KARACHI: Pakistan has reported 20 cases of the poliovirus since April, but not a single case has been reported in Sindh in the last two and a half years, Sindh Chief Minister Murad Ali Shah said Monday. All 20 cases along with positive environmental samples have been reported from the southern areas of the country’s northern Khyber Pakhtunkhwa province.
Shah made these remarks at the CM House where the inauguration ceremony of the week-long anti-polio campaign from November 28 to December 4 took place. The vaccination drive will take place in eight `very high-risk districts’, including seven districts of Karachi and Hyderabad District. He also met a delegation of the Polio Oversight Board (POB) led by its chairman Dr Christopher Elias.
During the week-long campaign, close to 2.8 million children under the age of five would be vaccinated, Sindh Health Minister Dr Azra Fazal Pechuho told the briefing. More than 27,000 polio workers have been deployed for the campaign.
She said that around 2,943 men and 113 women security personnel have been deployed for the security of vaccine administrators.
An additional 26 senior field staff from other divisions of Sindh were deployed for monitoring and supportive supervision in very high-risk and poor-performing union councils (UCs).
The CM noted that Pakistan was one of two polio-endemic countries in the world along with Afghanistan. “The last Polio case was reported on July 14 from Jacobabad 2020, while in Karachi the last case was reported on June 9 of the same year from Landhi, District Malir.”
Murad added that environmental samples acquired from the area in the last year had tested negative for the virus except in one instance in August this year from Landhi.
The chief executive said that after the first case was reported from North Waziristan in April, Sindh increased vigilance at the entry and exit points of the provincial borders. It vaccinated 128,0495 children out of 30,937 belonging to districts in KP’s south.
“If we continue with the same momentum, we will further see significant results, but we must not get complacent and continue the hard work,” he said. “Children can be saved from diseases like polio through vaccination and we seek every stakeholder’s help to raise awareness for the cause.”

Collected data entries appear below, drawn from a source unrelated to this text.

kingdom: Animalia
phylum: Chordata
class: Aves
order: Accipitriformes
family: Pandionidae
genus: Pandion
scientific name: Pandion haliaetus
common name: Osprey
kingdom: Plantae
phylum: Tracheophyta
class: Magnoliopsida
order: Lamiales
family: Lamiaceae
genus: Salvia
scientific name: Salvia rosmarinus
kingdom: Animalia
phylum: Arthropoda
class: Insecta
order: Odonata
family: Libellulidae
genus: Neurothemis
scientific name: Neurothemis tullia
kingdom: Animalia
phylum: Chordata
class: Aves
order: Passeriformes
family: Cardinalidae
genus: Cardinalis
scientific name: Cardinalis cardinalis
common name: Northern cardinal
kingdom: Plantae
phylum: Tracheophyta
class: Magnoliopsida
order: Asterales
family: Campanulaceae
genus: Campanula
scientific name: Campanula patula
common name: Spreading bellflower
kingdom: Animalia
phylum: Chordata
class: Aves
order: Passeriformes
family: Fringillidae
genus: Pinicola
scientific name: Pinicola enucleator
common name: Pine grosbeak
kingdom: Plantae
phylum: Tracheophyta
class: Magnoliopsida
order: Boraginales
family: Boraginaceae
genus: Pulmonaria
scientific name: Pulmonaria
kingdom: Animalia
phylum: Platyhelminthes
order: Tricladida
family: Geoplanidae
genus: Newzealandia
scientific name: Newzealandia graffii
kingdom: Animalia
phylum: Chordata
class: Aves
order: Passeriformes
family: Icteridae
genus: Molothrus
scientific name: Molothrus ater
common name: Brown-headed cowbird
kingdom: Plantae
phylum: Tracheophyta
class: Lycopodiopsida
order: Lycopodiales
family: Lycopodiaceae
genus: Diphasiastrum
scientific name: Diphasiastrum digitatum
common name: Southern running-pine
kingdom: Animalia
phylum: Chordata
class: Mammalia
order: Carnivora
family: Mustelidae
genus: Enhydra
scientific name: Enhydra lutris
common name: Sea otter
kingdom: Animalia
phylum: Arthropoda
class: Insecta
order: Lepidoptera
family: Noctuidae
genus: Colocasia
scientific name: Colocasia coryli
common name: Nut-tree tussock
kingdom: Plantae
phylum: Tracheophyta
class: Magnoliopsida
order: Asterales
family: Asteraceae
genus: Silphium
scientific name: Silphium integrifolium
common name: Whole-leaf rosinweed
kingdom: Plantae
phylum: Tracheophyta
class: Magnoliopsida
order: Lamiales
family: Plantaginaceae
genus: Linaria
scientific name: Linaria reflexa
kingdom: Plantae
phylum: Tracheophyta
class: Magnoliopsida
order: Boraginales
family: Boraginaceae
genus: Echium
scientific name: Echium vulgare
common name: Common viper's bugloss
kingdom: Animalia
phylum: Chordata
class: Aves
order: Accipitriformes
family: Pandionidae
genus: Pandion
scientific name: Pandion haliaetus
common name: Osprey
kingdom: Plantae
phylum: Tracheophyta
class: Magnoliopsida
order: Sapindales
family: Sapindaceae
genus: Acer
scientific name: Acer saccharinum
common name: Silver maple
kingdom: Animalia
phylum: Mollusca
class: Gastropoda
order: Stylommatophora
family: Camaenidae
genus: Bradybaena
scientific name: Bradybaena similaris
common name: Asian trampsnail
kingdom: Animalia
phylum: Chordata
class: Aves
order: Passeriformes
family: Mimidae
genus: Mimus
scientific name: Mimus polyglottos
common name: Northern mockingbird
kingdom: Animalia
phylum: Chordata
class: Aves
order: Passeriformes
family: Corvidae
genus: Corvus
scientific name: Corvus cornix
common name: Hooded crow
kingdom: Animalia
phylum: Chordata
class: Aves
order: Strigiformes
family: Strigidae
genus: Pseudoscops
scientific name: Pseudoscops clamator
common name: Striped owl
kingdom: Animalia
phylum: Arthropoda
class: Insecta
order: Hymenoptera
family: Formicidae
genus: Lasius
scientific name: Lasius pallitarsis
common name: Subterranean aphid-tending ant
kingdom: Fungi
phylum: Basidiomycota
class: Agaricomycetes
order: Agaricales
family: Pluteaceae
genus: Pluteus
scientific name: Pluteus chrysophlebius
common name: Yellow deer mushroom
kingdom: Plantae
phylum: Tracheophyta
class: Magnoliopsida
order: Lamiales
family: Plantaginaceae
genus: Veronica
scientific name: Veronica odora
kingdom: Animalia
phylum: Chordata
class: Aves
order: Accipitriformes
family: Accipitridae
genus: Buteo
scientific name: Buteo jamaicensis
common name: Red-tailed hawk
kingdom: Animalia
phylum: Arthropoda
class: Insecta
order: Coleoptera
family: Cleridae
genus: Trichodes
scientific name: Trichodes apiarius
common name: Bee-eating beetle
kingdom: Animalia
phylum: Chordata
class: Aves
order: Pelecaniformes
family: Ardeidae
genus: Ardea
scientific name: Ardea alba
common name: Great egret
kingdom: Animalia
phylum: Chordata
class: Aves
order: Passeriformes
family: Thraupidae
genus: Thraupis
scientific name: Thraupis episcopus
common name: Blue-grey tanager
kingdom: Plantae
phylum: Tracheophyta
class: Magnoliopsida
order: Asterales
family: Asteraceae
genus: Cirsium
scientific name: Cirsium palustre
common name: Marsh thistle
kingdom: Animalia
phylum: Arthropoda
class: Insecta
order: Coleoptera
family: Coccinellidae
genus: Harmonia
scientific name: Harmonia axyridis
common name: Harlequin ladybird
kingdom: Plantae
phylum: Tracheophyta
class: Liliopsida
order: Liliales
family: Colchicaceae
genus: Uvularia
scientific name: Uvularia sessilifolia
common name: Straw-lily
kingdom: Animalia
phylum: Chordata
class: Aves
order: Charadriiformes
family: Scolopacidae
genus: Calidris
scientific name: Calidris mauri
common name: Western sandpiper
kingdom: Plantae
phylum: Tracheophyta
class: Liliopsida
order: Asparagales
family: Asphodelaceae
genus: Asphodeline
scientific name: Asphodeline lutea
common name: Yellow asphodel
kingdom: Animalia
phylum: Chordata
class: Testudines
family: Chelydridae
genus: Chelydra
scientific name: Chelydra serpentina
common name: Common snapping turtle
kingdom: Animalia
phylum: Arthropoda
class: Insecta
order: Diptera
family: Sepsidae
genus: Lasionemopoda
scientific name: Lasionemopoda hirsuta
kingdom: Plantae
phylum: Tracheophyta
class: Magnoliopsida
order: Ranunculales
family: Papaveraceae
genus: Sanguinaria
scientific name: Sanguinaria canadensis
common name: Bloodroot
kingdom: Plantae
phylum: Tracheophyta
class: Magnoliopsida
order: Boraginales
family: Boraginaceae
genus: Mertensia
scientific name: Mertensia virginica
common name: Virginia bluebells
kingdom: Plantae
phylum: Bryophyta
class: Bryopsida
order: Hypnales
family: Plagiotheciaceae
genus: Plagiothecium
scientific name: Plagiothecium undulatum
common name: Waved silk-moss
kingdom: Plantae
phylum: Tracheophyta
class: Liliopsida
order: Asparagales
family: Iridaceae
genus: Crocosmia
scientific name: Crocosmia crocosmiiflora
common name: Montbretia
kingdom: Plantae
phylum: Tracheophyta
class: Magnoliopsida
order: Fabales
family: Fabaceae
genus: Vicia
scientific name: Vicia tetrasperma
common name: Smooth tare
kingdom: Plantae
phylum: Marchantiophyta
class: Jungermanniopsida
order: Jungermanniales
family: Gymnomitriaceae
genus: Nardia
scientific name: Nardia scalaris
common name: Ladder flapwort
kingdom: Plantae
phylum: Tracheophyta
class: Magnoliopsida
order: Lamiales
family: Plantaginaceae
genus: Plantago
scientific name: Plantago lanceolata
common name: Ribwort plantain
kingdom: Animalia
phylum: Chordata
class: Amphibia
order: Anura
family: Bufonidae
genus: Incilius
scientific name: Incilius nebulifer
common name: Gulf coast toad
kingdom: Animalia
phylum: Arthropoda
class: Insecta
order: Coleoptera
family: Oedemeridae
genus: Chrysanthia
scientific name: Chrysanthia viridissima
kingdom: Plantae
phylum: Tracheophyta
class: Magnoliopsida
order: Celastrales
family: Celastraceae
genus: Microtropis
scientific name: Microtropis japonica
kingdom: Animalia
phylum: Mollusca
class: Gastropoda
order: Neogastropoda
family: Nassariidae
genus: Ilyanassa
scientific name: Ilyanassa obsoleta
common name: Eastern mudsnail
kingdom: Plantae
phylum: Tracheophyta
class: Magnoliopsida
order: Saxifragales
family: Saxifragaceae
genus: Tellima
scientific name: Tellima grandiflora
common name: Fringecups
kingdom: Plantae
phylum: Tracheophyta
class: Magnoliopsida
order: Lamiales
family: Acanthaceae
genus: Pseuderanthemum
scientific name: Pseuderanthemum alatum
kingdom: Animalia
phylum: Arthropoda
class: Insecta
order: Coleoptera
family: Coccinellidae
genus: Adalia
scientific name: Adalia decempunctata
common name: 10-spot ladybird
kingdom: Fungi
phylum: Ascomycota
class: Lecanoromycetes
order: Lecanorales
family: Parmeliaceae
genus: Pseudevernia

Shah said that efforts in the programme have resulted in more than a 60 percent reduction in refusals and missed children, but we must bring them down further, especially in Karachi.
The POB delegation appreciated the efforts of the Sindh government in eradicating polio.President POB Dr. Christopher Elias said that polio has no cure but can be easily prevented through two polio drops.
At the conclusion of the programme, the CM urged parents to cooperate with the polio teams reaching their doorsteps for vaccination and help save Pakistan’s future by eradicating polio.